Dare I say that the word "celebrity" has been so overused in recent years by the same generation that tosses "love" around as if it were a frisby during the summer of '69 that they have no idea what true celebrity is? Sure these stars from the "Golden Age" had their vices and problems, but we were pretty forgiving of them, and so was the media because WE truly needed them to make our lives have meaning and get through the day. They made us laugh and smile and gave us hope. Today's stars, even the ones who use their "brands" for charity, are at the mercy of the vicious public and its need to pull them down from the heavens. It's how we now have chosen to make sense of our lives--trivializing strangers to hide the fact that we are unhappy, have lost God, are in debt up to our eyeballs (so that we can look exactly like the celebrities we seek to strip bare), and are fearful about where the world, economy and the war are going. The sad fact is, that as THIS war continues to thrive, Hollywood won't try to keep us and the troops entertained. It will just keep bringing us more reality, the kind that we think we crave, the kind that keeps us cynical, the kind that reminds us how dysfucntional we are, the kind that gives us more reasons not to change, but stay indifferent and wallow in our fears and bask in our sense of entitlement. Okay, now I'm off my soapbox (Do you young folk remember what a soapbox looks like?)

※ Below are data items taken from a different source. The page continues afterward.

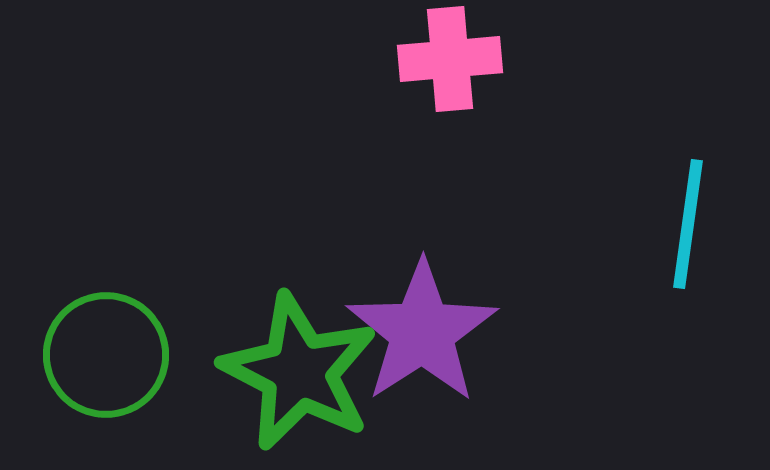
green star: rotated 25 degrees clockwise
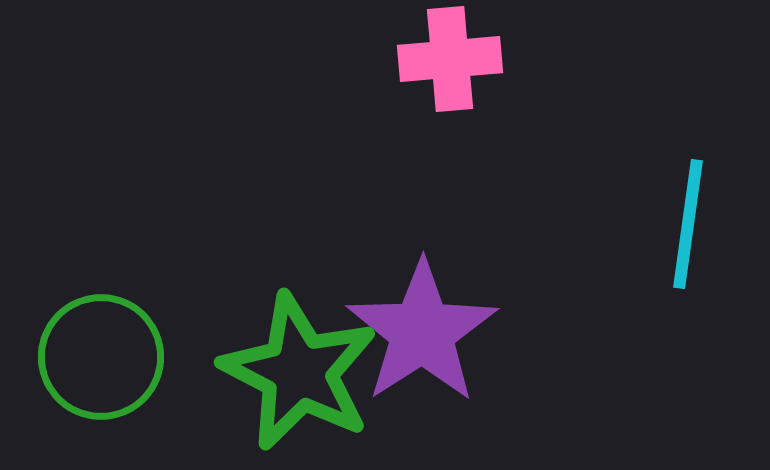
green circle: moved 5 px left, 2 px down
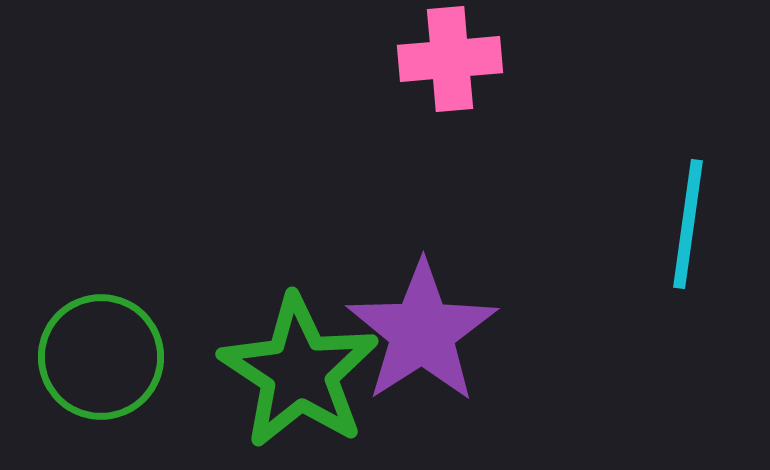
green star: rotated 6 degrees clockwise
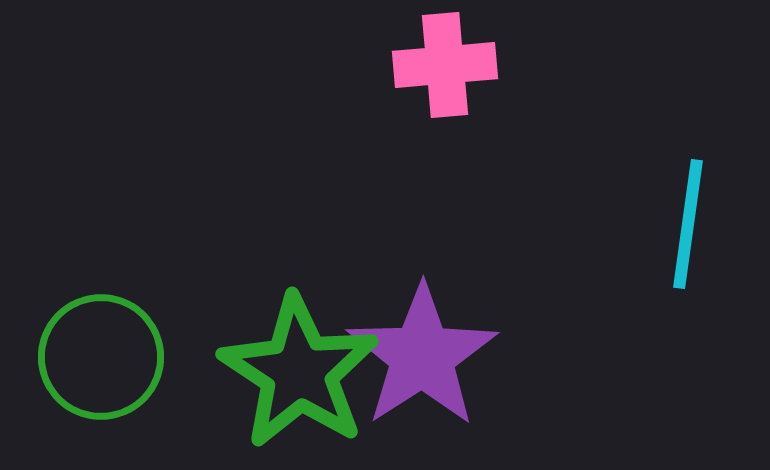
pink cross: moved 5 px left, 6 px down
purple star: moved 24 px down
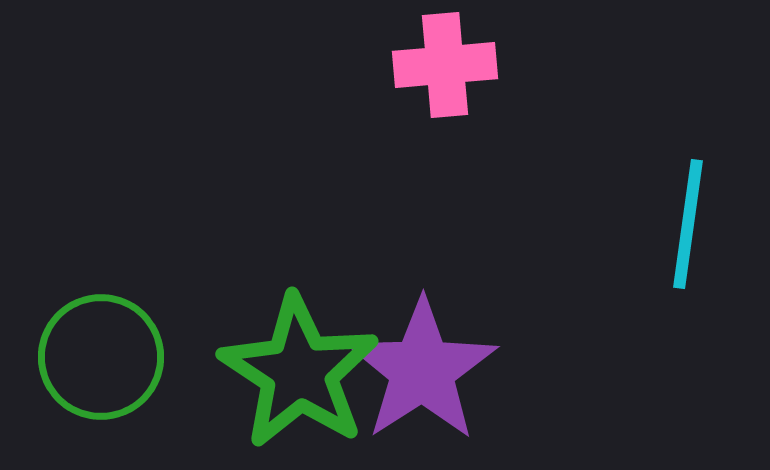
purple star: moved 14 px down
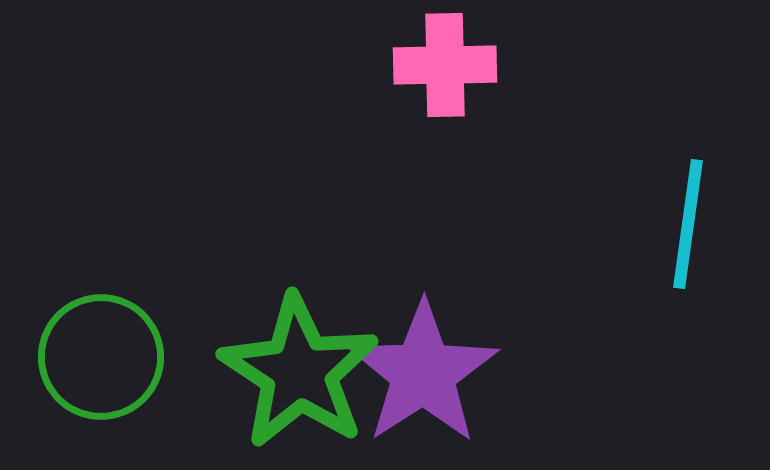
pink cross: rotated 4 degrees clockwise
purple star: moved 1 px right, 3 px down
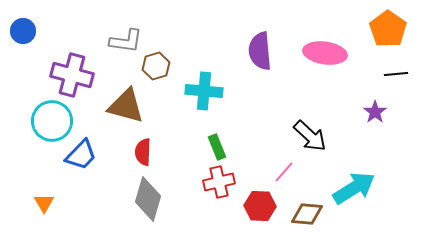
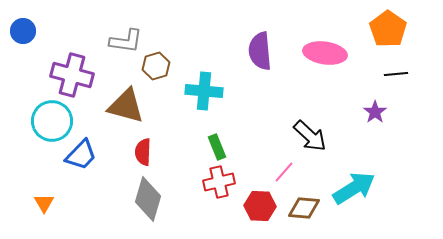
brown diamond: moved 3 px left, 6 px up
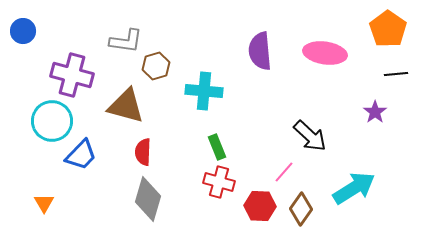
red cross: rotated 28 degrees clockwise
brown diamond: moved 3 px left, 1 px down; rotated 60 degrees counterclockwise
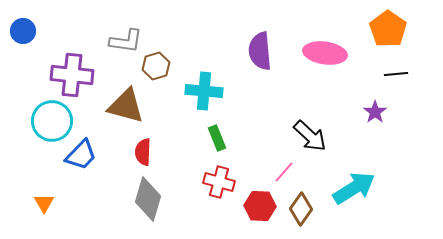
purple cross: rotated 9 degrees counterclockwise
green rectangle: moved 9 px up
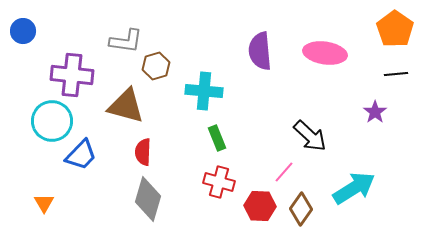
orange pentagon: moved 7 px right
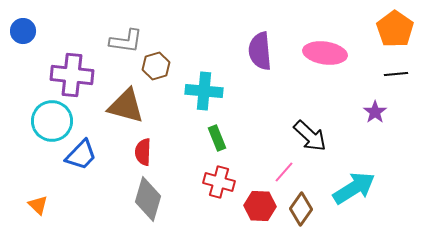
orange triangle: moved 6 px left, 2 px down; rotated 15 degrees counterclockwise
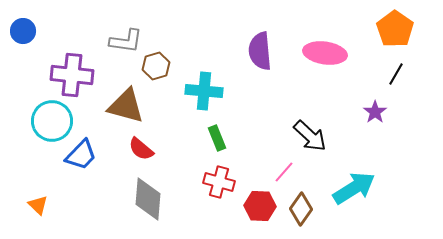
black line: rotated 55 degrees counterclockwise
red semicircle: moved 2 px left, 3 px up; rotated 52 degrees counterclockwise
gray diamond: rotated 12 degrees counterclockwise
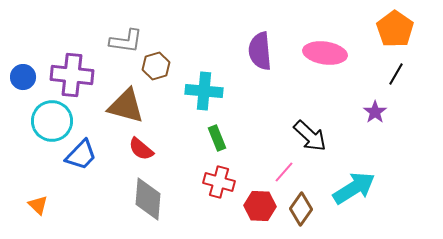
blue circle: moved 46 px down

So back to Judy Garland. What a tragedy! She fell apart from drugs and alcohol right before America's eyes, and yet people STILL loved her because she was a true icon. Last week, David Hernandez(http://www.tmz.com/2008/03/05/david-hernandez-if-you-could-see-me-then/)from "American Idol" was criticized in the television and social media for being a male stripper of the gayest kind in the past, but he was voted off of "Idol" because he is the farthest thing from a star. If he had been a true star, filled with that "spark," he wouldn't have needed to dance in a gay club in the first place. He might have a great voice and be a moderately better-looking version of Marc Anthony, but the one thing that Mr. Anthony has that he lacks is "star quality." In comparison, watching clips of Judy dancing and singing with Gene Kelly overwhelms me with emotion because they are so filled up full with talent that they feed me and my need to experience something wonderful and out of the ordinary. Who of our newest generation of "stars" will leave people 50 years from now in awe of their talent? As I sit here with my computer on my lap, watching reality television with the TV on mute, I give thanks to history that I can sit back with a high-ball in my hand, look around the room to enjoy my treaures of the past and "remember when" every once in a while about how things used to be and try not to get too depressed that they never shall be. Perhaps, I was born just in time!